Connaissez-vous le travail d’Azul, notre organisation membre du Maroc ? Nous avons interviewé l’une de leurs membres fondatrices, Amina Amharech, qui a partagé avec nous l’histoire de l’organisation, ses principaux axes de travail et les stratégies qu’elle adopte pour faire face aux défis qui se posent dans la lutte pour la terre et les territoires. Pour en savoir plus sur Azul, lisez aussi notre article sur leurs bonnes pratiques de résilience.
Pouvez-vous nous raconter brièvement l’histoire de l’organisation ?
En 2012, nous étions, avec un groupe d’amis, membres d’un groupe sur Facebook dédié à la poésie Amazigh, qui est un élément incontournable de notre culture ancestrale. La poésie est pour nous le moyen de nous exprimer et de décrire notre vie, nos conditions socio-économiques, notre vision du monde. Malheureusement, chaque fois qu’on essayait de discuter une thématique et d’analyser les textes, l’administrateur du groupe disait : « Non, non, ne dites pas ça, c’est politique ».
Il y avait beaucoup de censure, alors que le 2013 nous avons décidé de quitter ce groupe et de créer un groupe dans lequel chaque Amazigh pourrait venir, partager, discuter, dire ce qu’il pense de la situation actuelle, raconter son histoire, celle de sa communauté, celle de sa famille, raconter des histoires aussi sur les tribus.

Entrées de données recueillies:
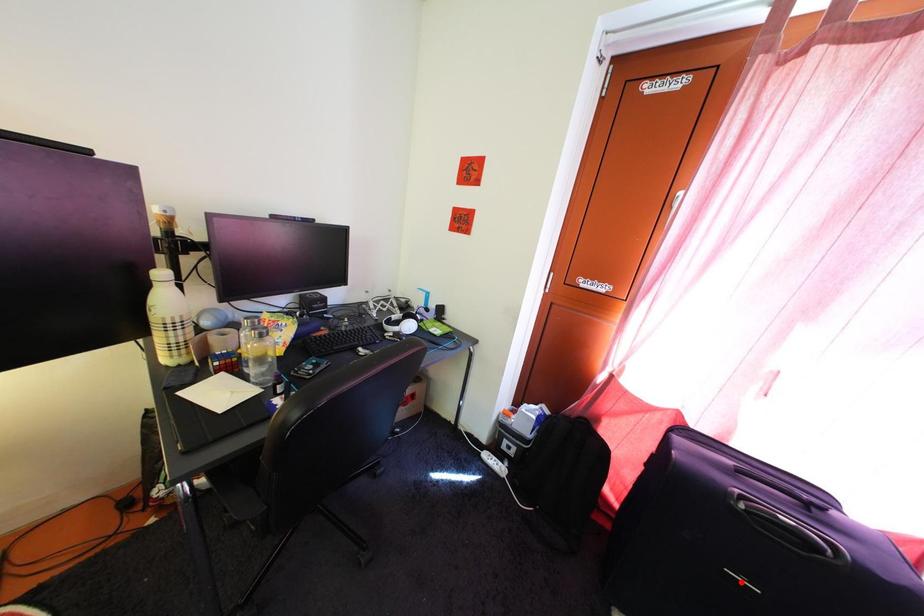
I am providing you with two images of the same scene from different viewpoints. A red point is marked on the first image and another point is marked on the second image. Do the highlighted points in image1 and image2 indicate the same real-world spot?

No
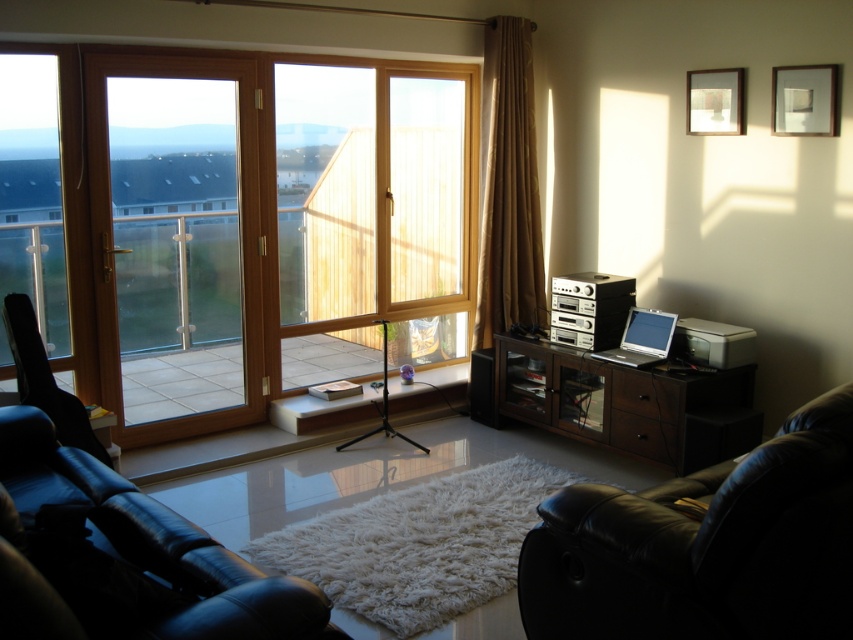
You are a delivery person who needs to place a large package that is 3 meters long in the living room. The package must be placed between the dark wood cabinet at center right and the black leather armchair at left. Is there enough space for the package to fit between them?

The dark wood cabinet at center right is 2.73 meters away from the black leather armchair at left, so the 3 meter long package will not fit between them as the distance is shorter than the package length.

You are planning to place a new piece of furniture in the living room. You have a wide entertainment system that needs to fit between the dark wood cabinet at center right and the transparent glass window at left. Based on the scene description, can the entertainment system be placed between these two objects?

The dark wood cabinet at center right is wider than the transparent glass window at left. Therefore, the entertainment system can be placed between them as there is sufficient space between the two objects.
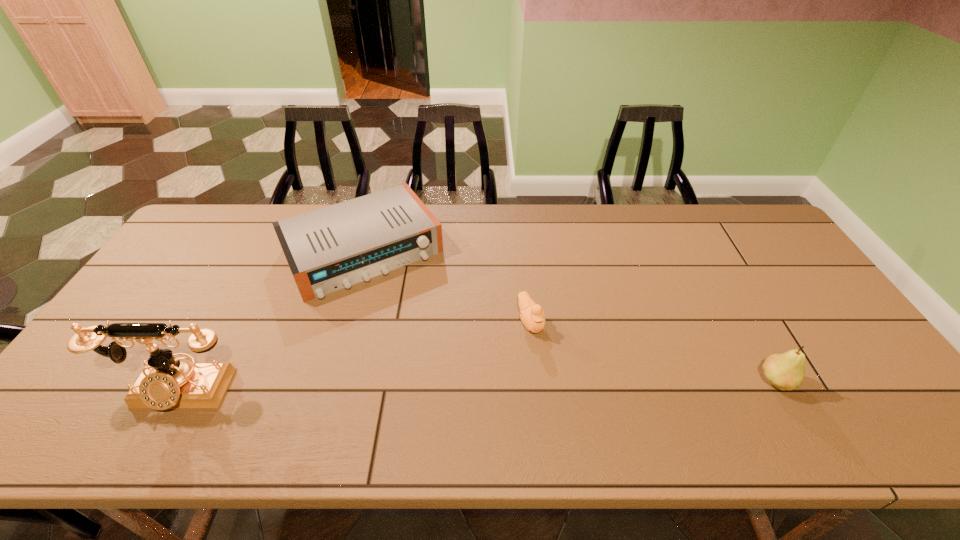
The width and height of the screenshot is (960, 540). What are the coordinates of `vacant region located 0.190m on the face of the third nearest object` in the screenshot? It's located at (569, 399).

Where is `free space located 0.120m on the face of the third nearest object`? Image resolution: width=960 pixels, height=540 pixels. free space located 0.120m on the face of the third nearest object is located at coordinates (556, 375).

The image size is (960, 540). Find the location of `free spot located 0.150m on the face of the third nearest object`. free spot located 0.150m on the face of the third nearest object is located at coordinates (562, 385).

The image size is (960, 540). Identify the location of object present at the far edge. tap(334, 247).

Where is `telephone located at the near edge`? telephone located at the near edge is located at coordinates (165, 382).

The width and height of the screenshot is (960, 540). What are the coordinates of `pear that is at the near edge` in the screenshot? It's located at (785, 371).

Where is `object at the left edge`? object at the left edge is located at coordinates (165, 382).

Identify the location of object at the near left corner. (165, 382).

This screenshot has width=960, height=540. I want to click on blank space at the far edge of the desktop, so click(x=478, y=213).

Image resolution: width=960 pixels, height=540 pixels. Find the location of `free space at the near edge of the desktop`. free space at the near edge of the desktop is located at coordinates (749, 395).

- Action requise A
D'après l'entretien sur Azul, à quel thème était consacré le groupe Facebook dont le groupe d'amis faisait partie en 2012 ?
- Action requise B
Présentez sous forme de liste le paragraphe de l'entretien sur Azul qui commence par « En 2012, nous étions », en conservant ses faits principaux.
- Action requise C
Selon l'entretien sur Azul, pourquoi le groupe d'amis a-t-il décidé en 2013 de quitter le groupe Facebook et d'en créer un nouveau ?

- Solution A
Il était consacré à la poésie amazighe.

- Solution B
- En 2012, un groupe d'amis faisait partie d'un groupe Facebook consacré à la poésie amazighe.
- Cette poésie est un élément incontournable de leur culture ancestrale.
- Elle leur permet de s'exprimer et de décrire leur vie, leurs conditions socio-économiques et leur vision du monde.
- Chaque fois qu'ils essayaient de discuter d'une thématique ou d'analyser les textes, l'administrateur du groupe les en empêchait en affirmant que c'était politique.

- Solution C
Il y avait beaucoup de censure : l'administrateur refusait toute discussion des thématiques et des textes en la jugeant politique. Le groupe d'amis a donc créé son propre groupe, où chaque Amazigh pourrait venir partager, discuter, dire ce qu'il pense de la situation actuelle et raconter son histoire ainsi que celle de sa communauté, de sa famille et des tribus.